[Opening Provided data section]

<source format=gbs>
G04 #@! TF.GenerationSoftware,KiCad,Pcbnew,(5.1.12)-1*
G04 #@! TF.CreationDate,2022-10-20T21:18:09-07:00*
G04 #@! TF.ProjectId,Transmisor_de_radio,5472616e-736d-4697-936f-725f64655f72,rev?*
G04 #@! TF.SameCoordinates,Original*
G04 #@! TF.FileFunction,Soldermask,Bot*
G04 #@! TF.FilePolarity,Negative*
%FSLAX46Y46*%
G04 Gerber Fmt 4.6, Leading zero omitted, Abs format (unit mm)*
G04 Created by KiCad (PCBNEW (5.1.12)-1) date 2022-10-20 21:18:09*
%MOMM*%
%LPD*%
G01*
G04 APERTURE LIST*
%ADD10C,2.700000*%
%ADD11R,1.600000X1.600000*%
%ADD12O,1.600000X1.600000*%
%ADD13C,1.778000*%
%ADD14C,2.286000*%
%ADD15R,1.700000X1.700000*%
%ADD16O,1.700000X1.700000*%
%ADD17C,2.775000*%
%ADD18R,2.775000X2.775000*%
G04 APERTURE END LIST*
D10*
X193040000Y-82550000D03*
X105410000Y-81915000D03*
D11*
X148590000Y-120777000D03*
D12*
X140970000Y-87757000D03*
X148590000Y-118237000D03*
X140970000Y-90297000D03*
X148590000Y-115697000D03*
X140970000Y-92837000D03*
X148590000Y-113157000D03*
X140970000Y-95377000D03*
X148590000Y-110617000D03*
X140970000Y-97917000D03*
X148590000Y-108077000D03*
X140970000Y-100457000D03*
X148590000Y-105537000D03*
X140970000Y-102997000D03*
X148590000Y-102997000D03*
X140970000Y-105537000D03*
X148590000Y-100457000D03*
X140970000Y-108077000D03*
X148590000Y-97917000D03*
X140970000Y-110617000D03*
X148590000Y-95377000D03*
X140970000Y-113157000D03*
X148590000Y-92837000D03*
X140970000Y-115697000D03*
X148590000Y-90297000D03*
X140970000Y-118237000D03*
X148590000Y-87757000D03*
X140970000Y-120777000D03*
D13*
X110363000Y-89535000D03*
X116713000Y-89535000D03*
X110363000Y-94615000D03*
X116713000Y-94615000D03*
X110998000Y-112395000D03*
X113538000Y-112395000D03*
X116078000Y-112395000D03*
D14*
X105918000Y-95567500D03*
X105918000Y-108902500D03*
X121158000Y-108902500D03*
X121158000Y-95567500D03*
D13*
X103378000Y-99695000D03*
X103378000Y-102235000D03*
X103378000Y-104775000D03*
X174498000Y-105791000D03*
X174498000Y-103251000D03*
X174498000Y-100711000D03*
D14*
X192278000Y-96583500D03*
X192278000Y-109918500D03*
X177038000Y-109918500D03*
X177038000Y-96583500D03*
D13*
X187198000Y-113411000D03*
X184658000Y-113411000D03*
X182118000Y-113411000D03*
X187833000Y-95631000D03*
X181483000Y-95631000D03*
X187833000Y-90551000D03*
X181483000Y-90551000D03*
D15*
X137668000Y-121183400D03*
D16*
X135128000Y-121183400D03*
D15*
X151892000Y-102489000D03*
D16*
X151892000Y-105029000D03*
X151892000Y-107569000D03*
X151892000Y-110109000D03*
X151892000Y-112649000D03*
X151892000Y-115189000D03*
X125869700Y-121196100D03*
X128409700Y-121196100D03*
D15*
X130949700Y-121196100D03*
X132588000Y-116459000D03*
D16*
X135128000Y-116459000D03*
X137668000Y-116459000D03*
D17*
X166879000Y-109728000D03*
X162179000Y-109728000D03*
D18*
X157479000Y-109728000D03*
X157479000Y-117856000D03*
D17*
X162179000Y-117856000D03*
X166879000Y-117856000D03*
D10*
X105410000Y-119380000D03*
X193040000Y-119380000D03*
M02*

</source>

[Closing Provided data section]
[Opening Provided data section]

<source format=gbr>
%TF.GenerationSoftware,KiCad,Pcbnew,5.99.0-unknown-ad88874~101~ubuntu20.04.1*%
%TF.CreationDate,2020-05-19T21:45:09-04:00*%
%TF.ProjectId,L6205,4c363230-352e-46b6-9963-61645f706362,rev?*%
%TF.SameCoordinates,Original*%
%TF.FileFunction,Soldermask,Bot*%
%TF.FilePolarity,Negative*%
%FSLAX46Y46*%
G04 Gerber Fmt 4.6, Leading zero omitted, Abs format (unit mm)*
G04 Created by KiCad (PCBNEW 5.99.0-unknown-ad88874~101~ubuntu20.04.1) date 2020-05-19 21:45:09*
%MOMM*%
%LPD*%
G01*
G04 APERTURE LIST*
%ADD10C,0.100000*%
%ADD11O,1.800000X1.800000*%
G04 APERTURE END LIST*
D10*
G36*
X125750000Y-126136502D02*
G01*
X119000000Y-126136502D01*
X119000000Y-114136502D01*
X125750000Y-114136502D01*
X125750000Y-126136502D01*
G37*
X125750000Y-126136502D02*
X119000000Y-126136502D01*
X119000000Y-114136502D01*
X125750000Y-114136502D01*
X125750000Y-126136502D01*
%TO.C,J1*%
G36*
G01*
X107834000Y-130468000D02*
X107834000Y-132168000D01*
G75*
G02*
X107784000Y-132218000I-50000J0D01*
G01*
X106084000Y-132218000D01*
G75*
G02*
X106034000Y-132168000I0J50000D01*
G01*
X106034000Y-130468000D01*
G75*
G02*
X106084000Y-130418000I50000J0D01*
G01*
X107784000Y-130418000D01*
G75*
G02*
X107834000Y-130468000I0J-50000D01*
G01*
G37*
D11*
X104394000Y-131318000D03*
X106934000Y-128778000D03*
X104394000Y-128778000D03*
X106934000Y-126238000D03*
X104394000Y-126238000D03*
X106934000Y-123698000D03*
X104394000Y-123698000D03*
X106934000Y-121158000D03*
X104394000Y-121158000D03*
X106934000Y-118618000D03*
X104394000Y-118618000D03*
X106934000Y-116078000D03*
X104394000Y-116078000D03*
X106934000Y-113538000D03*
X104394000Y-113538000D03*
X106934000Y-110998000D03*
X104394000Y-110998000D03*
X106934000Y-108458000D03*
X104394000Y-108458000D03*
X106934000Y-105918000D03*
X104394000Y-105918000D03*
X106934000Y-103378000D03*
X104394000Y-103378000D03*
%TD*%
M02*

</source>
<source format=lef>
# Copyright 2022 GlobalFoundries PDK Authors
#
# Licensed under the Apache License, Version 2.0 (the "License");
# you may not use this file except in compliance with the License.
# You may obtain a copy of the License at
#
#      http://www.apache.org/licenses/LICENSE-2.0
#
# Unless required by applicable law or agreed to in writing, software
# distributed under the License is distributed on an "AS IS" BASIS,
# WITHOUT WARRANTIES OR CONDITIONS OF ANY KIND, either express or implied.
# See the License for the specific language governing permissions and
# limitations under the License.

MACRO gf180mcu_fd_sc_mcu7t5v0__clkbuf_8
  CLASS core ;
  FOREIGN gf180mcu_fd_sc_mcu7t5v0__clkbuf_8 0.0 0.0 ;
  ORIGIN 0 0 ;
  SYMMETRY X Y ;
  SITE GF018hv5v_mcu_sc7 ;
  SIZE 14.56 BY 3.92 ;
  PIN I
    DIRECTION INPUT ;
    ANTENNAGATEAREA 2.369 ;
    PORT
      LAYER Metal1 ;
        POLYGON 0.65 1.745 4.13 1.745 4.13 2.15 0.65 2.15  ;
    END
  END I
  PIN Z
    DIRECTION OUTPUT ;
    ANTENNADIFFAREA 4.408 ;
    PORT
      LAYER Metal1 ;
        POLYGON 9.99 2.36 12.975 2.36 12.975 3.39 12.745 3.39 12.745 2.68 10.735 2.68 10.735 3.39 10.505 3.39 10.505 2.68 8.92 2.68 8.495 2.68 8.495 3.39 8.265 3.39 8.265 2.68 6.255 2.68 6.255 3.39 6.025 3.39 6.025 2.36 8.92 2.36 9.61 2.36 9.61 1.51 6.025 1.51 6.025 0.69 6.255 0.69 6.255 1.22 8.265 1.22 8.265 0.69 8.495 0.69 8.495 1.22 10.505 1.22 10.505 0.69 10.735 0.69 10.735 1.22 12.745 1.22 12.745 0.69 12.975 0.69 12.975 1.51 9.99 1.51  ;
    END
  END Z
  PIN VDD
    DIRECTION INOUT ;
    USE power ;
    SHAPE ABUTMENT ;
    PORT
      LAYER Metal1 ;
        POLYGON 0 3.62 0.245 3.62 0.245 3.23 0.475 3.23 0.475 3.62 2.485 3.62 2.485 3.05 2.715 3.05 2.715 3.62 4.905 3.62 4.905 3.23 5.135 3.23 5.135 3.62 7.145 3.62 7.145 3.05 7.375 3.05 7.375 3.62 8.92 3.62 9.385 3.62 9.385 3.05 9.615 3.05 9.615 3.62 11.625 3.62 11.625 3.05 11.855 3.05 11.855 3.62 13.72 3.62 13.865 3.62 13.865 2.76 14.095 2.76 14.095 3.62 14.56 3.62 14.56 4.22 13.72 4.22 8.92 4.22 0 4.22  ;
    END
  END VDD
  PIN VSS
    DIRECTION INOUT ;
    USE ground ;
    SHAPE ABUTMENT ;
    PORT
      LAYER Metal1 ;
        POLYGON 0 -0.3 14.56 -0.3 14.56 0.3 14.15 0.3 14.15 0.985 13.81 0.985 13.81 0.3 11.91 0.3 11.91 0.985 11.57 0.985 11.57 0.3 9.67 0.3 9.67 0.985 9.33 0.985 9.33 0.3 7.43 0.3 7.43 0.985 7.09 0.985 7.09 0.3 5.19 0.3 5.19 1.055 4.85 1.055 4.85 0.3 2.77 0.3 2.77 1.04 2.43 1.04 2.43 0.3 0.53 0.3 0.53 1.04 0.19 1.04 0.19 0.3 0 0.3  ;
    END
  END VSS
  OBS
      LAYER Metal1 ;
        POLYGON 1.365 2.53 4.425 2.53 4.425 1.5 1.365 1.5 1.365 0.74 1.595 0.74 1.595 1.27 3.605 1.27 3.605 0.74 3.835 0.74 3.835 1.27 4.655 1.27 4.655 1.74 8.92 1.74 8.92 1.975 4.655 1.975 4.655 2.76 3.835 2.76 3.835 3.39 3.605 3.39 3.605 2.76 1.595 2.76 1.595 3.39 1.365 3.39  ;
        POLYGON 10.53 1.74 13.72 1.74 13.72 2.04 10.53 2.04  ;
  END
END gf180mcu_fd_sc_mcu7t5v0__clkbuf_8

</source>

[Closing Provided data section]

Work order: Give back, unchanged, the run of lines in the listing above that begins at the line containing "<source format=gbs>" and ends at the line containing "X140970000Y-110617000D03*", both included.

Task result:
<source format=gbs>
G04 #@! TF.GenerationSoftware,KiCad,Pcbnew,(5.1.12)-1*
G04 #@! TF.CreationDate,2022-10-20T21:18:09-07:00*
G04 #@! TF.ProjectId,Transmisor_de_radio,5472616e-736d-4697-936f-725f64655f72,rev?*
G04 #@! TF.SameCoordinates,Original*
G04 #@! TF.FileFunction,Soldermask,Bot*
G04 #@! TF.FilePolarity,Negative*
%FSLAX46Y46*%
G04 Gerber Fmt 4.6, Leading zero omitted, Abs format (unit mm)*
G04 Created by KiCad (PCBNEW (5.1.12)-1) date 2022-10-20 21:18:09*
%MOMM*%
%LPD*%
G01*
G04 APERTURE LIST*
%ADD10C,2.700000*%
%ADD11R,1.600000X1.600000*%
%ADD12O,1.600000X1.600000*%
%ADD13C,1.778000*%
%ADD14C,2.286000*%
%ADD15R,1.700000X1.700000*%
%ADD16O,1.700000X1.700000*%
%ADD17C,2.775000*%
%ADD18R,2.775000X2.775000*%
G04 APERTURE END LIST*
D10*
X193040000Y-82550000D03*
X105410000Y-81915000D03*
D11*
X148590000Y-120777000D03*
D12*
X140970000Y-87757000D03*
X148590000Y-118237000D03*
X140970000Y-90297000D03*
X148590000Y-115697000D03*
X140970000Y-92837000D03*
X148590000Y-113157000D03*
X140970000Y-95377000D03*
X148590000Y-110617000D03*
X140970000Y-97917000D03*
X148590000Y-108077000D03*
X140970000Y-100457000D03*
X148590000Y-105537000D03*
X140970000Y-102997000D03*
X148590000Y-102997000D03*
X140970000Y-105537000D03*
X148590000Y-100457000D03*
X140970000Y-108077000D03*
X148590000Y-97917000D03*
X140970000Y-110617000D03*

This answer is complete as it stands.